Perguruan Tinggi dan Kemelut Kekuasaan di Dal「Professional betting」amnya Halaman 2

  • 时间:
  • 浏览:0

KonProfessionProfessional bettingal bettingdisi ini Professional bettingtentunyProfessional bettinga akan mempengaruhi banyak hal di level pendidikan tinggi. Universitas yang seharusnya melahirkan kelompok intelektual dengan ide-ide besar kini bertransformasi sebagai institusi yang mencari keuntungan dan mencetak lulusan-lulusan "robot" yang diproyeksikan untuk memenuhi kebutuhan pasar kapitalis.

Semua keinginan untuk mengetahui kebenaran sudah merupakan bentuk keinginan akan kekuasaan. Sehingga, obsesi manusia akan ilmu pengetahuan pada akhirnya akan bermuara pada perebutan kekuasaan dan kepentingan ekonomi.

Segala daya dan upaya dilakukan untuk mempertahankan kekuasaan. Mereka yang berada di level kekuasaan tertinggi sebisa mungkin meredam segala hal yang berpotensi mengancam posisinya.

Banyak kampus-kampus yang harus kehilangan mahasiswanya dan tidak mampu lagi menutup biaya operasional karena menurunnya pendapatan finansial yang berdampak negatif terhadap masa depan kampus.

Kuatnya dominasi kekuasaan di lingkungan kampus akhirnya membatasi ruang gerak akademisi dalam hal kebebasan berpikir ilmiah karena mereka dibungkam dan harus tunduk pada regulasi institusi yang sibuk membangun citra baik di hadapan publik dan meningkatkan kuantitas mahasiswa untuk meraih keuntungan ketimbang mencetak intelektual yang cerdas, kritis, dan humanis.

Sejarah mencatat bahwa obsesi manusia untuk mengembangkan ilmu pengetahuan sulit dilepaskan dari hasrat untuk berkuasa. Michel Foucault secara terang-terangan menegaskan bahwa tidak ada satu bentuk kekuasaan yang tidak ditopang dengan ilmu pengetahuan.

Dapatkan informasi, inspirasi dan insight di email kamu.

Daftarkan email

Dengan kondisi seperti ini, bukan tidak mungkin para akademisi (meskipun tidak semua) akan menjadi subjek yang hipokrit dan saling menghantam satu sama lain demi menyelamatkan posisi mereka di lingkaran kekuasaan kampus.

Citra universitas sebagai ruang publik tempat berkumpulnya akademisi untuk bernalar dan menguji serta mengembangkan ilmu pengetahuan juga berubah menjadi ruang untuk saling bersaing memperebutkan dan mempertahankan kekuasaan semata.

Penyataan di atas setidaknya memberikan kita pandangan bahwa universitas sebagai rumah ilmu pengetahuan sulit dipisahkan dari hasrat berkuasa para intelektualnya.
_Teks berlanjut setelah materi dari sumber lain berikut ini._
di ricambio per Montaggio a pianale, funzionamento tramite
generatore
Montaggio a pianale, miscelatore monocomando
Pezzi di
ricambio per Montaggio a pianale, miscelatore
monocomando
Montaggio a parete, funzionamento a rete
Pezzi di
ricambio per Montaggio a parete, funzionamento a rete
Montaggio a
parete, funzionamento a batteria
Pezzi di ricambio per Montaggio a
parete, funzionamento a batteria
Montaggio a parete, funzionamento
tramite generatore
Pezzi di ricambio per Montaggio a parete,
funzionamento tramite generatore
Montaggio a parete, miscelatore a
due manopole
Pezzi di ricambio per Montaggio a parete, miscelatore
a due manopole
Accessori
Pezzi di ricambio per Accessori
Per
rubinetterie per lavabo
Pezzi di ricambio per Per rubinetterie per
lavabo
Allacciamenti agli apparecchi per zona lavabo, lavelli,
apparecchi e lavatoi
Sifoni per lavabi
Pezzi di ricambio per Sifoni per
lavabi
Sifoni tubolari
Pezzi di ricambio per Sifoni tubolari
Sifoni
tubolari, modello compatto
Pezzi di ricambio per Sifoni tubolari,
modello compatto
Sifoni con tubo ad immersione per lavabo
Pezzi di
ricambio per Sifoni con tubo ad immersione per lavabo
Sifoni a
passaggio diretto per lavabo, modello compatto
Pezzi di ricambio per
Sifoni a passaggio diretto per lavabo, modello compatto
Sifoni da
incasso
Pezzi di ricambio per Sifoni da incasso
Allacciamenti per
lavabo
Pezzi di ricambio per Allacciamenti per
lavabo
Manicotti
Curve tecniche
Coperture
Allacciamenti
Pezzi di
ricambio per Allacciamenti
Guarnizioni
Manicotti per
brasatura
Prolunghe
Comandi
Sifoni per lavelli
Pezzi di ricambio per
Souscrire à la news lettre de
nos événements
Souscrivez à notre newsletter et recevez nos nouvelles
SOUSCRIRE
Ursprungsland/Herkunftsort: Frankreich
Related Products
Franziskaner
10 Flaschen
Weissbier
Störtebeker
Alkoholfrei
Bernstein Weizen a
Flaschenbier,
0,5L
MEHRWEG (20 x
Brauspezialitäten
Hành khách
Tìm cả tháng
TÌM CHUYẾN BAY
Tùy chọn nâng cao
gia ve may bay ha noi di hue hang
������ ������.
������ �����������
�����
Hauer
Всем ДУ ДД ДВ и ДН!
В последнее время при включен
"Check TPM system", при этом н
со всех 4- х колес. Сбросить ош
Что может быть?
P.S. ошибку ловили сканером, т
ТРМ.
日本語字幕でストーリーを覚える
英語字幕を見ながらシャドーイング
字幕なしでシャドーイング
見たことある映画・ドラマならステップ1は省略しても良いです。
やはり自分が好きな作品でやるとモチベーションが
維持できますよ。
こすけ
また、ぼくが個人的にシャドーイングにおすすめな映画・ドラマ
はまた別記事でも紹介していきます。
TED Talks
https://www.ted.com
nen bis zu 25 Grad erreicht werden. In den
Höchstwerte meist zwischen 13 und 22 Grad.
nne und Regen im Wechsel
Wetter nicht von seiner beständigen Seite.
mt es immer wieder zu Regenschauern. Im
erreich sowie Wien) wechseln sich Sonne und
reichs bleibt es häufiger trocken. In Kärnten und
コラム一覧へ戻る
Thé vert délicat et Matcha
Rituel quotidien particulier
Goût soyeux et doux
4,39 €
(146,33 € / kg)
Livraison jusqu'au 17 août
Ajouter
Bukan fenomena langka jika relasi kuasa terbangun secara sistematis dan sarat dengan kepentingan sekelompok elite penguasanya.

Nietzsche (Haryatmoko dalam buku Membongkar Rezim Kepastian: Pemikiran Kritis Post-Strukturalis) juga mengatakan bahwa pada dasarnya manusia memang memiliki hasrat untuk menguasai manusia lainnya.

Persaingan di dunia akademik pun semakin tidak terhindarkan. Para intelektual dengan ego kepakarannya masing-masing sibuk membentuk kelompok untuk membangun dominasi dan bahkan tidak ragu menyingkirkan mereka yang tidak sepaham.

Tidak jarang pula, aspek kualitas dan kapabilitas akademisi diabaikan karena dianggap tidak sejalan dengan kepentingan penguasa. Tidak heran jika banyak orang yang kompetensinya diragukan mengisi posisi-posisi penting di kampus hanya karena faktor kedekatan dan kecakapan melobi kepentingan dengan penguasa.